WORK REQUEST
Rescale the material below, beginning at the line that has "left knee: (543, 281, 7)" and stopping after the line that has "right wrist: (307, 373, -29)". Reproduce every line in that stretch, but multiply each number in the keypoint triples (the x and y pixel coordinates and the depth value) by 2.55 and round to whole numbers, rounding halves up.
###
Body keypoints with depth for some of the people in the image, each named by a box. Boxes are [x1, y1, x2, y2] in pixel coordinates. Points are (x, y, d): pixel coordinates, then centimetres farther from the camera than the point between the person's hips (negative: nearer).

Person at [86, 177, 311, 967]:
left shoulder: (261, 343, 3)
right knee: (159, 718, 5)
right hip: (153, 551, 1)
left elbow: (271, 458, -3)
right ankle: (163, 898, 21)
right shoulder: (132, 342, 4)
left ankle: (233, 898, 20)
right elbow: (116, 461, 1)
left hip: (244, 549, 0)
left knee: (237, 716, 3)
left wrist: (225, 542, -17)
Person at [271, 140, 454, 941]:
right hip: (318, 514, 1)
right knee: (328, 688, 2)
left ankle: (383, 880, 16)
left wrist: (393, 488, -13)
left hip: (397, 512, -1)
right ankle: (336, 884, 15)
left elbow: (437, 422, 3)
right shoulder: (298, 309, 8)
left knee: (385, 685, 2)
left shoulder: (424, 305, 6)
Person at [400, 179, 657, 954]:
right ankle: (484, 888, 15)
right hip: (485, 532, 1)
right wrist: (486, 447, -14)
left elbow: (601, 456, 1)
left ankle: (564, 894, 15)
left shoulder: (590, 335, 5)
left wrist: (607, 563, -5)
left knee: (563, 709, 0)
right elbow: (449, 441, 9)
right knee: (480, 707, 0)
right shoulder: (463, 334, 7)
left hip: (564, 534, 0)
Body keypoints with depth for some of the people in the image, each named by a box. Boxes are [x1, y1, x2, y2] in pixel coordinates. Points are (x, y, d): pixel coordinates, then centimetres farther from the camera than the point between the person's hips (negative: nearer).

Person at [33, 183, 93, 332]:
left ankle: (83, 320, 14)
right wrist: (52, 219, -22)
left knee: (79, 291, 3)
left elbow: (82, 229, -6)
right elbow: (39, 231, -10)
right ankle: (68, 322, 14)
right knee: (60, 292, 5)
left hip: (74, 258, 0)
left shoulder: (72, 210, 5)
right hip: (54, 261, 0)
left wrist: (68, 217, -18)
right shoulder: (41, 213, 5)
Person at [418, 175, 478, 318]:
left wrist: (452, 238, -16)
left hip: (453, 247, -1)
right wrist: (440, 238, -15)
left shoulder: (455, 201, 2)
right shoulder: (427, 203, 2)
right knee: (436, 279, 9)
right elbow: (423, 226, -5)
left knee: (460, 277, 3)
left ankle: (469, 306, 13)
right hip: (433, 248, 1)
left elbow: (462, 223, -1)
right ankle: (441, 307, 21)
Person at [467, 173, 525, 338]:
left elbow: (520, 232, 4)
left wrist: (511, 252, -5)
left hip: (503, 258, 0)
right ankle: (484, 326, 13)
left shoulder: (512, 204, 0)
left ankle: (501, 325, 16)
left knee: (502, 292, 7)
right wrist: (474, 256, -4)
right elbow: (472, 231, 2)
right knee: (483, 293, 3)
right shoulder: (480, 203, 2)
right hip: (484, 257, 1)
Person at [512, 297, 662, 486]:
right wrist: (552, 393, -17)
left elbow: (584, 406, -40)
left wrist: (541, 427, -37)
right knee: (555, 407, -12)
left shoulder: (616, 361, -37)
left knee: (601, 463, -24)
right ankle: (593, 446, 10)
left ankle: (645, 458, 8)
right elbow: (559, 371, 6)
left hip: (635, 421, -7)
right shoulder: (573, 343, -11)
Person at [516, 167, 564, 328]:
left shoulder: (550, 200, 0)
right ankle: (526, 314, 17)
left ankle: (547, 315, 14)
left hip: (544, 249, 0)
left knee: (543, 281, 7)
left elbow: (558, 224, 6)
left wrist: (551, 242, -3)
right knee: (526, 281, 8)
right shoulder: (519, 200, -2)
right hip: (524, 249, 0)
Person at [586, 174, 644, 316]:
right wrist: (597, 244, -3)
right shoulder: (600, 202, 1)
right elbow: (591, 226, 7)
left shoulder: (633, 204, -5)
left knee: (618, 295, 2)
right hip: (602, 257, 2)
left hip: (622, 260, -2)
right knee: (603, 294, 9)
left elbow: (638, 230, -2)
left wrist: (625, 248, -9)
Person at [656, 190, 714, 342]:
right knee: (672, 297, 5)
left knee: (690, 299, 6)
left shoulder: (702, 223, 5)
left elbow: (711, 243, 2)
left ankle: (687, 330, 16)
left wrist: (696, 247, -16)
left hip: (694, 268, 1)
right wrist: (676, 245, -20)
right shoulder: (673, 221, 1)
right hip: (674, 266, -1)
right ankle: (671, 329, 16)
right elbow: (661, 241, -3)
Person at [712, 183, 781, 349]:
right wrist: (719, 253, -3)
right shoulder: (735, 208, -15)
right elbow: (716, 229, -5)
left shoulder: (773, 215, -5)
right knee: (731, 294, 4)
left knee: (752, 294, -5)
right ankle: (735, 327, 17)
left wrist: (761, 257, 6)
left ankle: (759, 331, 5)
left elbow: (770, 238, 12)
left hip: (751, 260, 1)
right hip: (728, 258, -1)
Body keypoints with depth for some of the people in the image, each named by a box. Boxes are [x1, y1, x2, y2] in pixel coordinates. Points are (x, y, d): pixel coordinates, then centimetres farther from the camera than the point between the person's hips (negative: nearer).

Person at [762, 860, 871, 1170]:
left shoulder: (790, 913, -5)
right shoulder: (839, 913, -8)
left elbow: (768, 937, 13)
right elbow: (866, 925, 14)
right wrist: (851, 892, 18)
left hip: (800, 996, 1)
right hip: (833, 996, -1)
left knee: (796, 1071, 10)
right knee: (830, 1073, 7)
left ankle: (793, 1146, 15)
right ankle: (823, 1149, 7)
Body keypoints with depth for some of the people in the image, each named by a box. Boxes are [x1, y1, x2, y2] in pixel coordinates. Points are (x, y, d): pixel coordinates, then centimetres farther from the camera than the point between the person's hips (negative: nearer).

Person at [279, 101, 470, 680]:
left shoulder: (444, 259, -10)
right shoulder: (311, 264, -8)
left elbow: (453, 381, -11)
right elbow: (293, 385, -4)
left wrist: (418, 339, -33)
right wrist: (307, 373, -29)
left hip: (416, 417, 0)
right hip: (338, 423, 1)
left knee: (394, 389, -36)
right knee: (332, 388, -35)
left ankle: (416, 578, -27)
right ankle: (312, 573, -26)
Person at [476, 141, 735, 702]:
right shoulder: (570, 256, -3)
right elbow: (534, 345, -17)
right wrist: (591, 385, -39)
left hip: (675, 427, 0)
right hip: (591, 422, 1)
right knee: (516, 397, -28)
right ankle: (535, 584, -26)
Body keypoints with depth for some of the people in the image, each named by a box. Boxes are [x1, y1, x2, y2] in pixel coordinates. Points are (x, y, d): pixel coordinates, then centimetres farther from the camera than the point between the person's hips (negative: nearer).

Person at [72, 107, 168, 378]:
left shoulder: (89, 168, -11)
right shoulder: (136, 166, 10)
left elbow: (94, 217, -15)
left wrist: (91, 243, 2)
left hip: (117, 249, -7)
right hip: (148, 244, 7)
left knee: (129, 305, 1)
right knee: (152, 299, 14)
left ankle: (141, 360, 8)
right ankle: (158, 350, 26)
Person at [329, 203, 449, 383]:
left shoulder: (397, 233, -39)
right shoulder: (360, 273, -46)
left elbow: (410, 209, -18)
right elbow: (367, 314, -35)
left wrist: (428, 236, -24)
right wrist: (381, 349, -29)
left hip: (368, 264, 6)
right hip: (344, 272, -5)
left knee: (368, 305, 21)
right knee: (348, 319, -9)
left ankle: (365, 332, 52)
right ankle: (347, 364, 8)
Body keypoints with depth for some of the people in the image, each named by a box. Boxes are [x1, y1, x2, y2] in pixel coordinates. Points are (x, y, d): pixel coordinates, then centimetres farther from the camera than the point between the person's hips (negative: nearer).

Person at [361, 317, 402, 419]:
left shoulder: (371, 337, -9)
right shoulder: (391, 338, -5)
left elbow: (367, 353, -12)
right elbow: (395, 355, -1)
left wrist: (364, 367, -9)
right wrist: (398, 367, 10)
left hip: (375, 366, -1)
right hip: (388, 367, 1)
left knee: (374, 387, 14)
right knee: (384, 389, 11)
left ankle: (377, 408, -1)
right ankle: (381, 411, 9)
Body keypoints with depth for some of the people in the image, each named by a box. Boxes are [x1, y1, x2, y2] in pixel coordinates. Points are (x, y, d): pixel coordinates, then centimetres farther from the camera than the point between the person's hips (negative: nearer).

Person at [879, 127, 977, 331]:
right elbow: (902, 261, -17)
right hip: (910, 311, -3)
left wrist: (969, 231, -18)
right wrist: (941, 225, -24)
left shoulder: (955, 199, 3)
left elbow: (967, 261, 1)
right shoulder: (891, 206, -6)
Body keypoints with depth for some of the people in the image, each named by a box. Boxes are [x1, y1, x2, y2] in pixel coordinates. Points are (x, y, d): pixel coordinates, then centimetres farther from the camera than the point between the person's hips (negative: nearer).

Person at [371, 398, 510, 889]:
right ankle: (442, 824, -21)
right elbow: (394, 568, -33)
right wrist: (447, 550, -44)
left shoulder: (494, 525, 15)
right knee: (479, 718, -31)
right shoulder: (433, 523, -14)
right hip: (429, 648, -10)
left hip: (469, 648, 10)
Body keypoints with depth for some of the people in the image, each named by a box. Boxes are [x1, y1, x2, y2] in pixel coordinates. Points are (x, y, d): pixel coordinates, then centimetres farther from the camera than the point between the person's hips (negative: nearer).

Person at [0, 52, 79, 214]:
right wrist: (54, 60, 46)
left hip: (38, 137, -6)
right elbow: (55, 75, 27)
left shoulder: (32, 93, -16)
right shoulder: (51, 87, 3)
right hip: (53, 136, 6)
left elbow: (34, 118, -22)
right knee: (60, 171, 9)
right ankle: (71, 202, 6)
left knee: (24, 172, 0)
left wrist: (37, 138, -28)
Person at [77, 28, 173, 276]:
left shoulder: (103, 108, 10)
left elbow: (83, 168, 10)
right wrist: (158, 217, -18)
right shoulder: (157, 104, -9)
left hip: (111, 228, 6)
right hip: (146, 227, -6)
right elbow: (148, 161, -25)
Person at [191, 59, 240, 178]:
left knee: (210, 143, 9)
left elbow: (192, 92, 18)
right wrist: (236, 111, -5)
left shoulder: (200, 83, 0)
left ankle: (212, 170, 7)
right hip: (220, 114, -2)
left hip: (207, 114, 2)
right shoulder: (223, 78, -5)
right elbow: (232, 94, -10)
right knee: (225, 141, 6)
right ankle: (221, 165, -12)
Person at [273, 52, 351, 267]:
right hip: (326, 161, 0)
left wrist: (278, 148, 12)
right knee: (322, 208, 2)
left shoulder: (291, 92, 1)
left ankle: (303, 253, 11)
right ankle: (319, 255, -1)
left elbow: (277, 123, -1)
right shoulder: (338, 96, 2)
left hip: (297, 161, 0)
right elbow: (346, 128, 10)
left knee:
###
RESULT FOR THIS EXERCISE
left knee: (1385, 717, 18)
left elbow: (1423, 571, 15)
left wrist: (1405, 617, -8)
right knee: (1341, 717, 20)
right shoulder: (1323, 510, -5)
right hip: (1336, 635, 0)
Person at [586, 174, 644, 316]:
right wrist: (1522, 622, -8)
right shoulder: (1530, 515, 3)
right elbow: (1507, 576, 18)
left shoulder: (1614, 520, -13)
left knee: (1576, 752, 5)
right hip: (1535, 655, 5)
left hip: (1586, 663, -5)
right knee: (1538, 750, 23)
left elbow: (1627, 587, -5)
left wrist: (1594, 632, -23)
Person at [656, 190, 714, 342]:
right knee: (1714, 757, 13)
left knee: (1760, 762, 15)
left shoulder: (1790, 569, 13)
left elbow: (1813, 620, 5)
left ankle: (1752, 842, 41)
left wrist: (1775, 630, -41)
left hip: (1770, 683, 3)
right wrist: (1724, 625, -51)
right shoulder: (1716, 564, 3)
right hip: (1719, 678, -3)
right ankle: (1711, 839, 41)
right elbow: (1686, 615, -8)
Person at [712, 183, 781, 349]:
right wrist: (1833, 645, -8)
right shoulder: (1874, 530, -38)
right elbow: (1826, 584, -13)
left shoulder: (1971, 548, -13)
right knee: (1864, 750, 10)
left knee: (1918, 750, -13)
right ankle: (1874, 834, 43)
left wrist: (1941, 655, 15)
left ankle: (1935, 844, 13)
left elbow: (1964, 607, 31)
left hip: (1915, 663, 3)
right hip: (1856, 658, -3)
Body keypoints with depth for some of the people in the image, each named by a box. Boxes are [x1, y1, x2, y2] in pixel coordinates. Points are (x, y, d): pixel coordinates, then centimetres farther from the camera than the point between the person's hips (negative: nearer).

Person at [762, 860, 871, 1170]:
left shoulder: (2015, 2328, -13)
right shoulder: (2139, 2328, -20)
left elbow: (1958, 2389, 33)
right elbow: (2208, 2359, 36)
right wrist: (2170, 2275, 46)
left hip: (2040, 2540, 3)
right hip: (2124, 2540, -3)
left knee: (2030, 2731, 26)
right knee: (2117, 2736, 18)
left ankle: (2022, 2922, 38)
right ankle: (2099, 2930, 18)
Body keypoints with depth for some of the people in the image, each named by a box. Boxes are [x1, y1, x2, y2] in pixel coordinates. Points are (x, y, d): pixel coordinates, then centimetres farther from the camera than the point between the person's hips (negative: nearer).

Person at [279, 101, 470, 680]:
left shoulder: (1132, 660, -26)
right shoulder: (793, 673, -20)
left elbow: (1155, 972, -28)
right elbow: (747, 982, -10)
left wrist: (1066, 864, -84)
right wrist: (783, 951, -74)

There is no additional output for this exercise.